A. PEAP client software from Cisco is complementary to PEAP client software from Microsoft. Users may choose to install either of these PEAP implementations on their client machines. When the Cisco PEAP supplicant is installed on a client machine, it completely replaces any existing MS-CHAP Version 2 PEAP supplicant on the machine.
Q. Can I use client certificate authentication with PEAP?
A. PEAP is based on server-side EAP-TLS. Client certificate authentication is not required-only the server is authenticated using certificates.
Q. Does PEAP provide single-login to Windows domains for passwords or OTP?

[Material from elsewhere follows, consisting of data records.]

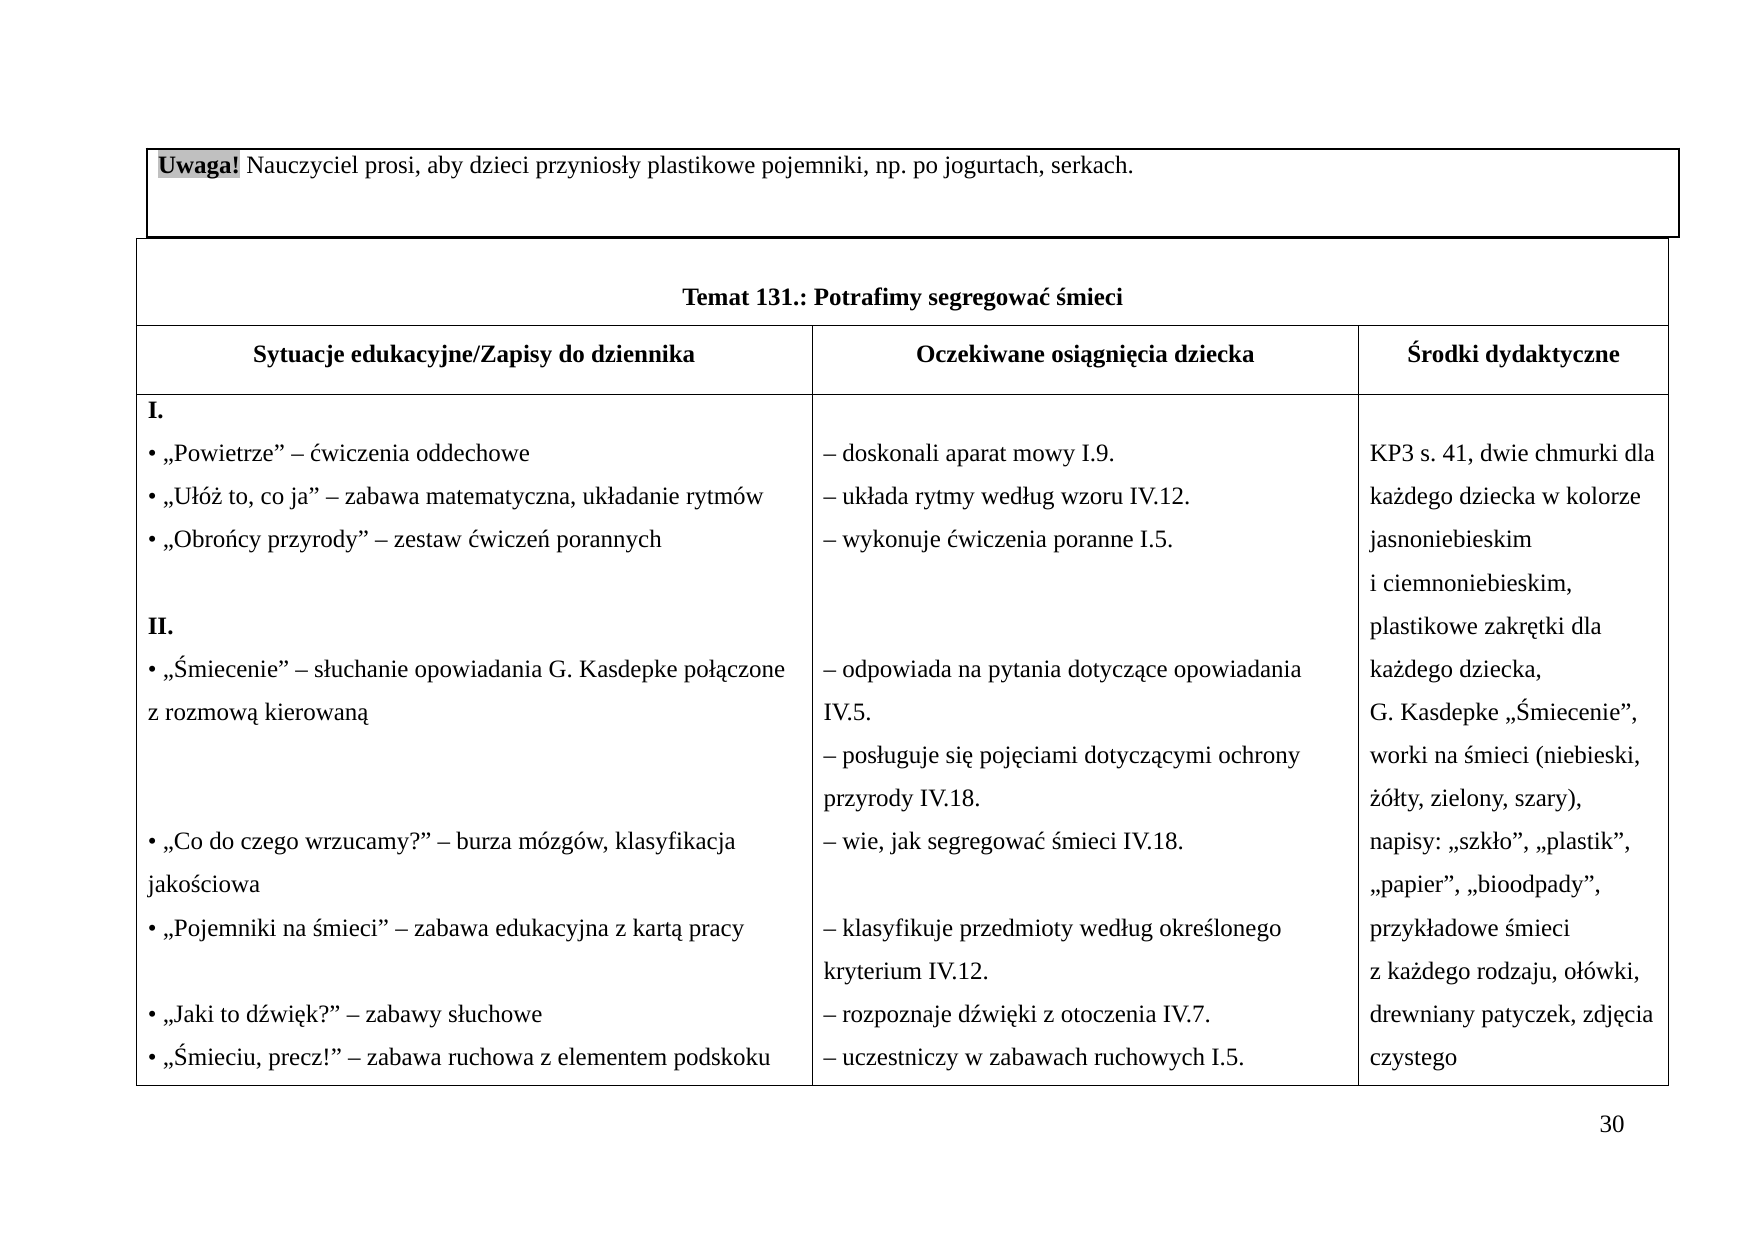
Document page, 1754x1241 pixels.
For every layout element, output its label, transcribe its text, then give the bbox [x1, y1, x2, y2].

table_header Temat 131.: Potrafimy segregować śmieci [137, 239, 1668, 325]
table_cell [148, 150, 1678, 236]
table_cell Środki dydaktyczne [1359, 326, 1668, 394]
table_cell Oczekiwane osiągnięcia dziecka [813, 326, 1358, 394]
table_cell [1359, 395, 1668, 1085]
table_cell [813, 395, 1358, 1085]
table_cell Sytuacje edukacyjne/Zapisy do dziennika [137, 326, 812, 394]
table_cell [137, 395, 812, 1085]
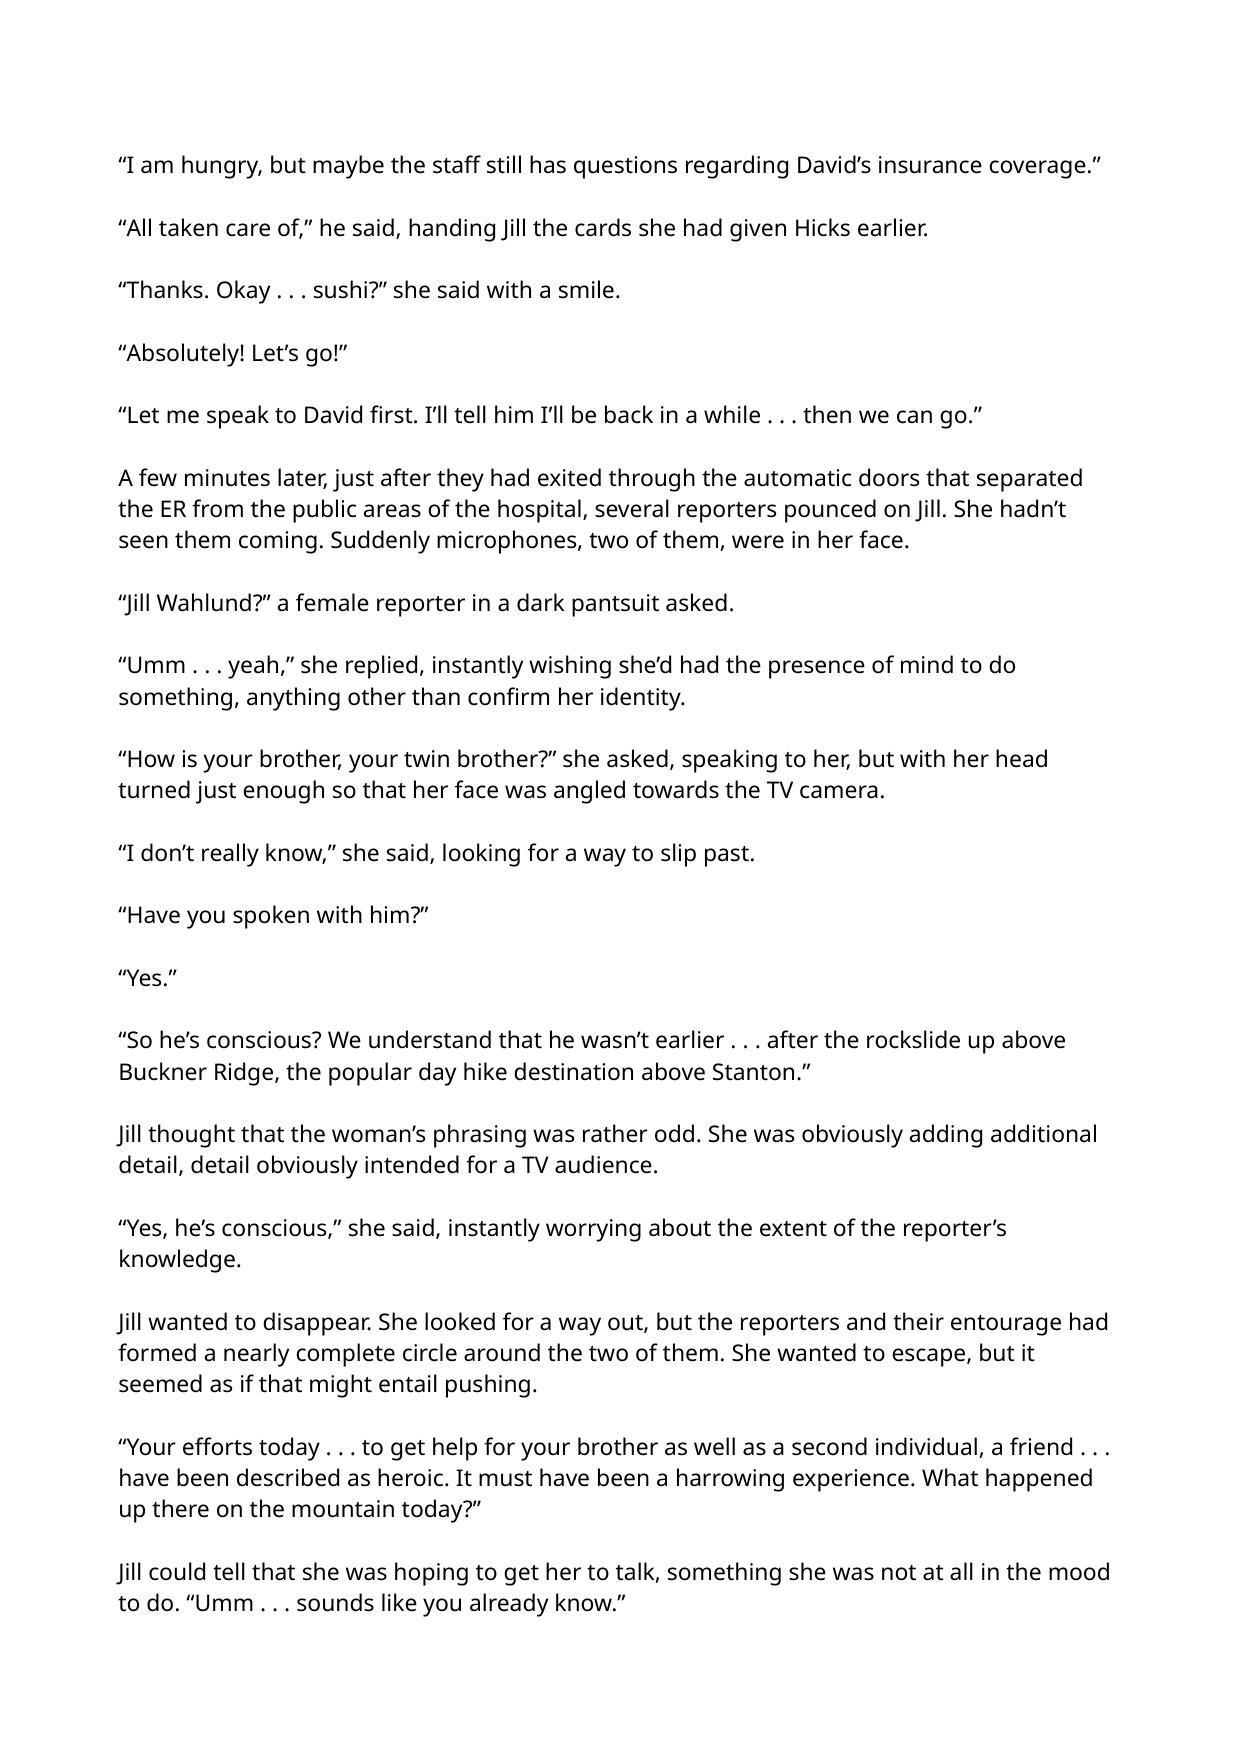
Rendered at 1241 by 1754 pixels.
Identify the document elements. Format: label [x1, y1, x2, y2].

A. PEAP is compatible with single-login, which is a function of the client supplicant. Single-login function may be available with third-party utilities. The Windows PEAP supplicant (PEAP/MS-CHAPv2) supports single sign-on. Cisco's PEAP/GTC supplicant does not support single sign-on.
Q. How does silent session resume work during a PEAP session?
A. PEAP supports silent session resume (also known as Fast Reconnect) when only Phase 1 of PEAP is executed. In Phase 2, the previous authentication state is reused. Users are not required to reauthenticate until the PEAP session timeout expires. The PEAP session timer is independent of the RADIUS session timer, which is used to control the volatility of dynamic encryption keys with EAP.
Q. Can I use PEAP with LDAP or Novell NDS databases?
A. Yes. PEAP provides interoperability with both LDAP and Novell NDS.
Q. What is the difference between the Microsoft PEAP supplicant and the Cisco PEAP supplicant?
A. Both supplicants support PEAP, but each supports different methods of client authentication through the TLS tunnel. The Microsoft PEAP supplicant supports client authentication by only MS-CHAP Version 2, which limits user databases to those that support MS-CHAP Version 2, such as Windows NT Domains and Active Directory. The Cisco PEAP supplicant supports client authentication by OTPs and logon passwords, enabling support for OTP databases from vendors (such as RSA Security and Secure Computing Corporation) and logon password databases (such as LDAP and Novell NDS) as well as Microsoft databases. In addition, the Cisco PEAP client includes the ability to hide user name identities until the TLS encrypted tunnel is established. This provides additional confidentiality that user names are not being broadcast during the authentication phase.